Oil theft provides billions for terrorists and drug cartels, analysis suggests
Oil theft is fuelling terrorist groups and drug cartels around the world, according to a new analysis.
Mexican drug gangs can earn US$90,000 in seven minutes from tapping a pipeline of refined oil, while insurgents in Nigeria financially benefit from a share of the third of the country’s refined oil exports that is lost to theft, said the Atlantic Council.
The Washington DC-based think-tank, which mapped the scale of crime in the oil refining and processing end of the sector, said the issue had largely been ignored by authorities and law enforcement agencies so far.
“This has been an invisible issue for many years, people do not recognise downstream oil theft as a problem. It’s a multibillion-dollar thing that affects many people all over the world,” said Ian Ralby, the author of the analysis, a follow-up of a study published in January.
“These are global concerns because they affect the global economy, they affect global security and they affect global security,” he added.
The crimes take many forms, from straightforward theft from pipelines to smuggling to avoid taxes.
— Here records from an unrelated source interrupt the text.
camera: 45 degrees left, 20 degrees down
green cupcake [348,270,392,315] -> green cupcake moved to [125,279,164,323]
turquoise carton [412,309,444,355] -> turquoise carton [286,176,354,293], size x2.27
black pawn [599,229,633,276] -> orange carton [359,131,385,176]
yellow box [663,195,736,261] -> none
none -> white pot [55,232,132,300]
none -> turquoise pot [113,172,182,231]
Donkeys laden with jerry cans are used to smuggle oil across the closed border between oil-rich Algeria and Morocco. As a result an estimated 660,000 cars in Morocco and Tunisia run on fuel smuggled from Algeria, and border cities have sprung up to provide a real estate market to place some of the funds.
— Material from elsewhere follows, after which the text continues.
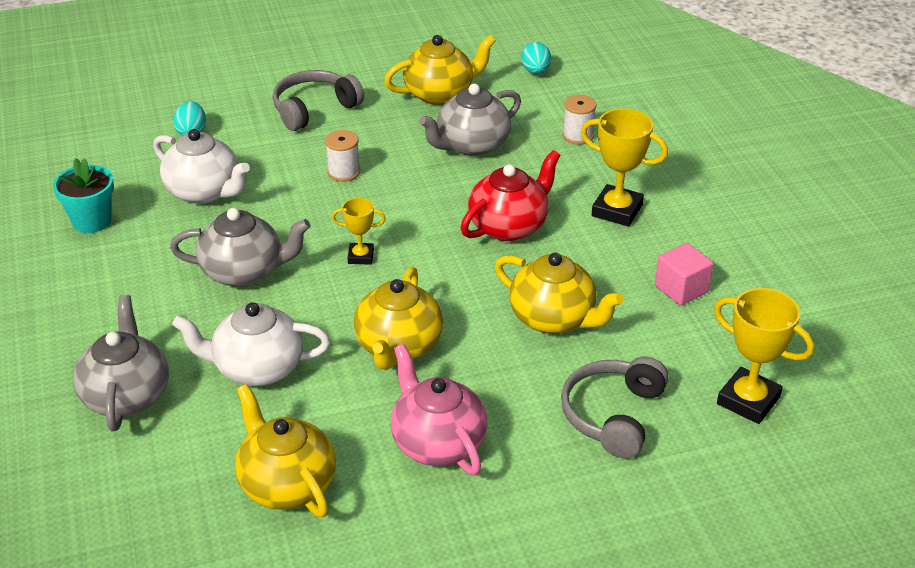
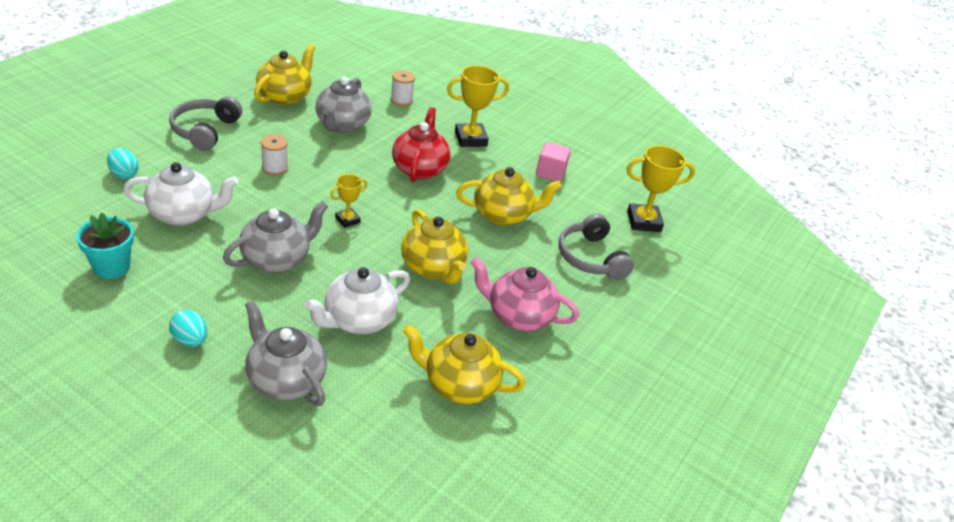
camera: 45 degrees left, 0 degrees up
turquoise egg [521,42,551,74] -> turquoise egg moved to [169,310,208,347]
“Many, many drops start to flood a house,” said Ralby of the cumulative impact.
Along with Nigeria, Mexico is one of the biggest oil theft hot spots, where an estimated US$1 billion of oil is stolen each year, with the Zetas cartel controlling nearly 40 per cent of that market alone. Drug barons tapping pipelines in Mexico are also known to leave them open afterwards for farmers.
Europe is not exempt from the problem, with the analysis finding the EU lost about €4 billion in hydrocarbon revenues in 2012. Ralby said a huge industry is taking shape where refined crude from Libya, which has Africa’s largest oil reserves, was being illegally transferred ship-to-ship in the Mediterranean and being passed off as legitimate oil imports to the EU.
“We were somewhat surprised to see the extent of ongoing criminality within the EU. Many people believe this is a developing state phenomenon [but it’s not],” Ralby said.
Part of the reason the crimes are not being tackled is that in many cases those who are meant to be stopping oil theft are sometimes involved – regulators can be perpetrators, and police can be facilitators. Another factor is that oil theft is sometimes seen as benign.
“In some cases you have a kind of Robin Hood dynamic,” Ralby said. “You have drug cartels stealing oil from a state-owned oil company and selling it a discount to the poor. And in some cases, yes, you have criminality that aids the energy poor, but at what cost, at what consequence?”
That cost comes in direct economic losses to the energy industry and governments, the environmental impact of spilled oil and in the instability caused by oil money reaching terrorist groups and insurgents such as Nigerian militants the Niger Delta Avengers, according to the analysis.
Ralby said there are affordable and easy “quick wins” to stem downstream oil theft. The Atlantic Council’s Global Energy Centre proposed molecular marking where criminals cannot see that fuel is marked but authorities can test to see if it is illegitimate, and better tracking of oil tanker trucks.